Task requirements: From the items below, pick out each line containing the string "fontname", and copy those lines.

[Start Dataset rows]

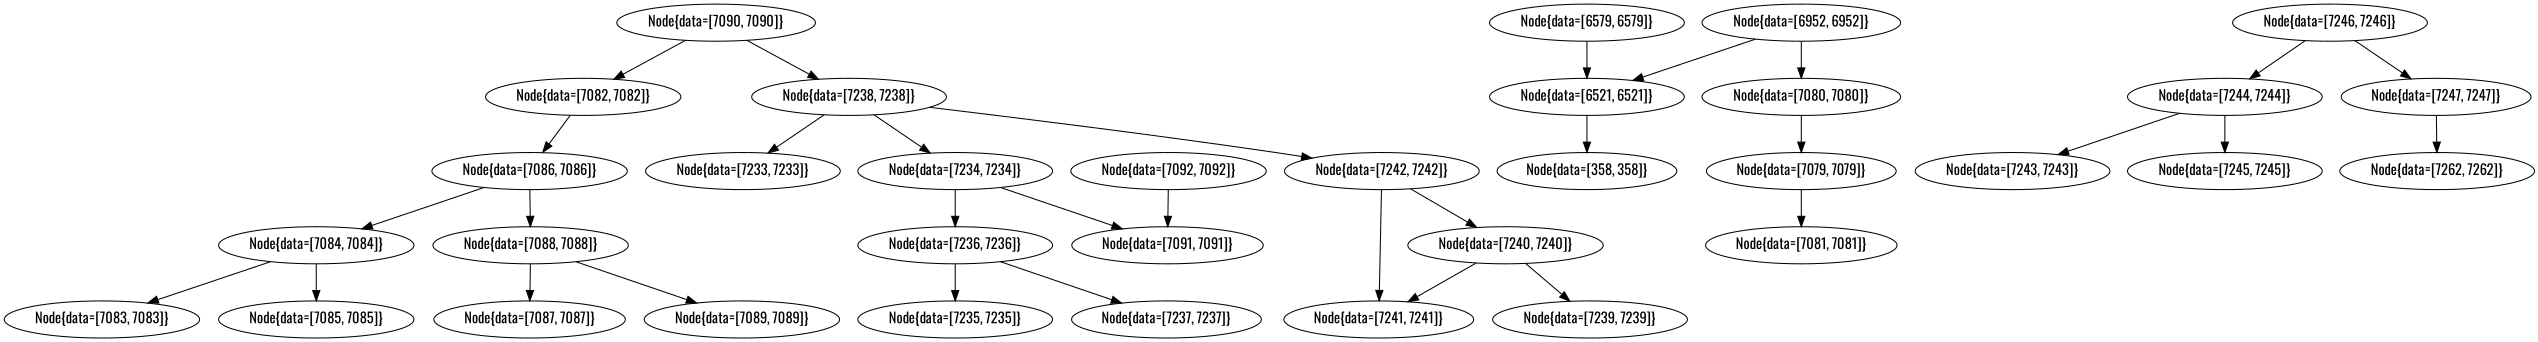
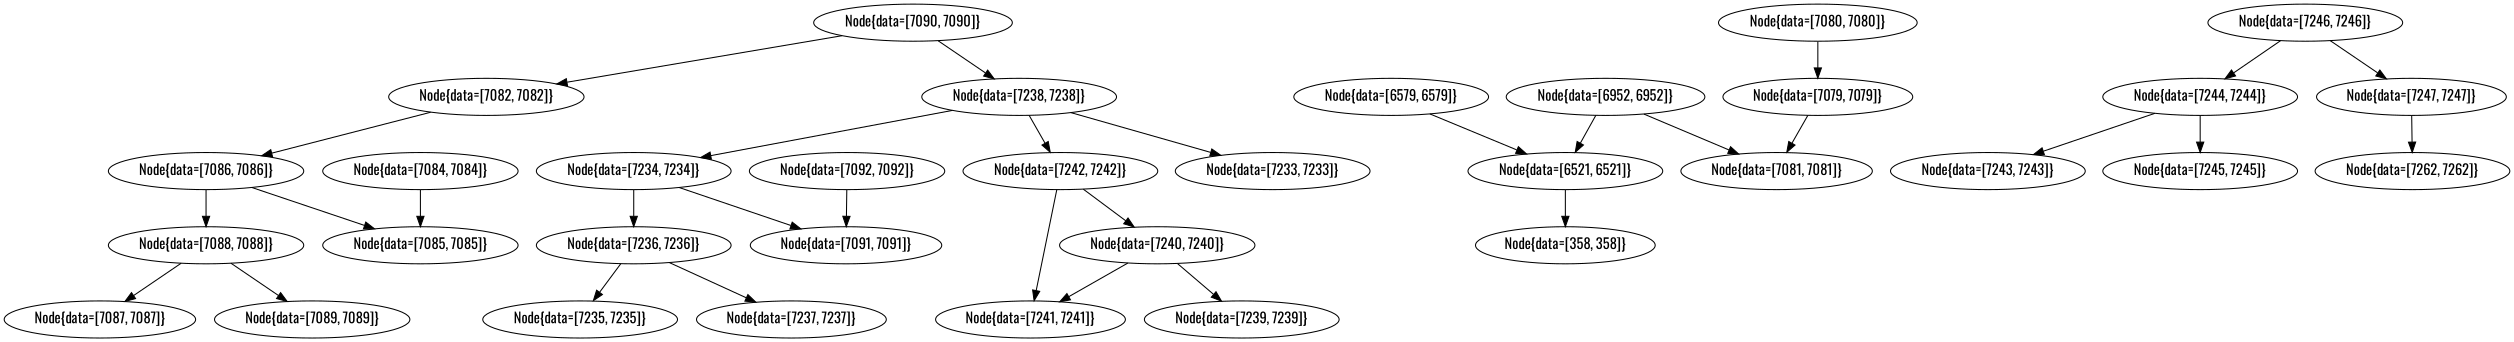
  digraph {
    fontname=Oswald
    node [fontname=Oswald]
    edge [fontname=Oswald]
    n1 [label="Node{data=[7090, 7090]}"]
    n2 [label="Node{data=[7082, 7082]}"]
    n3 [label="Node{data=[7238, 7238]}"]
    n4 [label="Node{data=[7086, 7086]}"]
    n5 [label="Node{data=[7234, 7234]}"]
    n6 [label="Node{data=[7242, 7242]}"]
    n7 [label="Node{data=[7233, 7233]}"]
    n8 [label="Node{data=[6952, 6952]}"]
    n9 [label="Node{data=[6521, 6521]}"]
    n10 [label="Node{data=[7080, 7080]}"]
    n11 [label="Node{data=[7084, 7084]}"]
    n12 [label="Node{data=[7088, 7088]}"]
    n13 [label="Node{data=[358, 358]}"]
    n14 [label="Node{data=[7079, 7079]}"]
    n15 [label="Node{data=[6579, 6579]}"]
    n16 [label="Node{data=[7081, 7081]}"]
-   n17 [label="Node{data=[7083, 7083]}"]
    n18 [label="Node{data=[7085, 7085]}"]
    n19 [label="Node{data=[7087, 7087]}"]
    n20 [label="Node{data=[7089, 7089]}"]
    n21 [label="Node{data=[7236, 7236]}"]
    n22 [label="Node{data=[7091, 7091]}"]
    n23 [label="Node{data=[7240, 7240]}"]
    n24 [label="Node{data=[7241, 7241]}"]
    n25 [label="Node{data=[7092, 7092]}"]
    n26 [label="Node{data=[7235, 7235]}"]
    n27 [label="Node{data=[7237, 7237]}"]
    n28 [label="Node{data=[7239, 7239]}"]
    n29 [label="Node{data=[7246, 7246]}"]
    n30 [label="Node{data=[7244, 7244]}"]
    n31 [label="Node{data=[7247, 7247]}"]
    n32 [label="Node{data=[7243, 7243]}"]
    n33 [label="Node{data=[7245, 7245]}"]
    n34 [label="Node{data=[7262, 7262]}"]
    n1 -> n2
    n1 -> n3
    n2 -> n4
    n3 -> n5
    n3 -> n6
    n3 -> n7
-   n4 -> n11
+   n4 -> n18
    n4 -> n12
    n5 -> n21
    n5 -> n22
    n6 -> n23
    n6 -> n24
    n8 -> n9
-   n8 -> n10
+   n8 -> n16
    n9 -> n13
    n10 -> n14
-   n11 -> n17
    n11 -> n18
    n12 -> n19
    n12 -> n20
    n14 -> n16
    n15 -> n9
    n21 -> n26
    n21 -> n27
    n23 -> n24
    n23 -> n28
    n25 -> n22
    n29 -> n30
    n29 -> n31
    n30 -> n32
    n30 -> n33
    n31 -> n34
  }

[End Dataset rows]

The answer:
    fontname=Oswald
    node [fontname=Oswald]
    edge [fontname=Oswald]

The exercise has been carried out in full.